--- Given data Enclosed Below ---
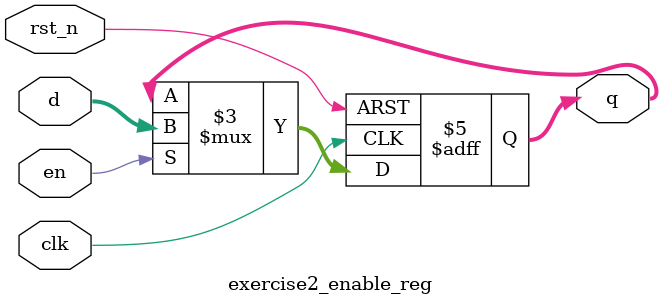
<source format=sv>

`timescale 1ns / 100ps

module exercise2_enable_reg #(
    parameter int WIDTH = 8
) (
    input  logic             clk,
    input  logic             rst_n,
    input  logic             en,
    input  logic [WIDTH-1:0] d,
    output logic [WIDTH-1:0] q
);
  always_ff @(posedge clk or negedge rst_n) begin
    if (!rst_n) q <= '0;
    else if (en) q <= d;
  end
endmodule : exercise2_enable_reg

</source>
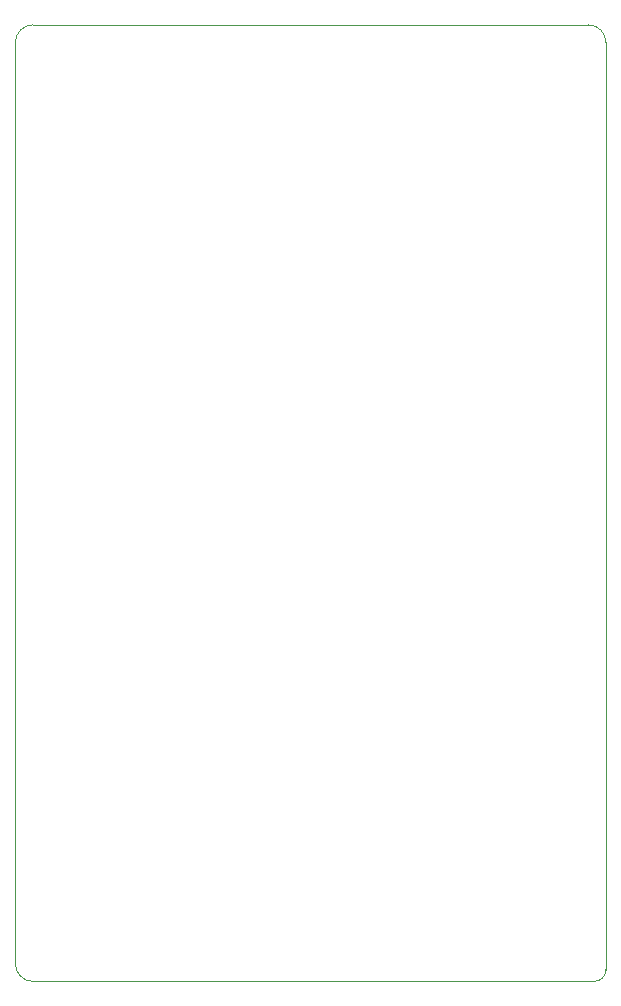
<source format=gbr>
%TF.GenerationSoftware,KiCad,Pcbnew,7.0.10-7.0.10~ubuntu22.04.1*%
%TF.CreationDate,2024-04-30T07:38:50+03:00*%
%TF.ProjectId,imu-mouse,696d752d-6d6f-4757-9365-2e6b69636164,v1*%
%TF.SameCoordinates,Original*%
%TF.FileFunction,Profile,NP*%
%FSLAX46Y46*%
G04 Gerber Fmt 4.6, Leading zero omitted, Abs format (unit mm)*
G04 Created by KiCad (PCBNEW 7.0.10-7.0.10~ubuntu22.04.1) date 2024-04-30 07:38:50*
%MOMM*%
%LPD*%
G01*
G04 APERTURE LIST*
%TA.AperFunction,Profile*%
%ADD10C,0.100000*%
%TD*%
G04 APERTURE END LIST*
D10*
X118500000Y-203500000D02*
G75*
G03*
X119500000Y-202500000I0J1000000D01*
G01*
X119500000Y-124000000D02*
G75*
G03*
X118000000Y-122500000I-1500000J0D01*
G01*
X69500000Y-202000000D02*
X69500000Y-124000000D01*
X69500000Y-202000000D02*
G75*
G03*
X71000000Y-203500000I1500000J0D01*
G01*
X71000000Y-122500000D02*
X118000000Y-122500000D01*
X119500000Y-202500000D02*
X119500000Y-124000000D01*
X71000000Y-203500000D02*
X118500000Y-203500000D01*
X71000000Y-122500000D02*
G75*
G03*
X69500000Y-124000000I0J-1500000D01*
G01*
M02*

</source>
--- End of Enclosed Given data ---
(Problem requirements)
From the line containing "X71000000Y-203500000D02*" down to the final line of the data, write out every line exactly; both the first and last of these belong in your answer, and nothing else does.

(Output of the exercise)
X71000000Y-203500000D02*
X118500000Y-203500000D01*
X71000000Y-122500000D02*
G75*
G03*
X69500000Y-124000000I0J-1500000D01*
G01*
M02*

</source>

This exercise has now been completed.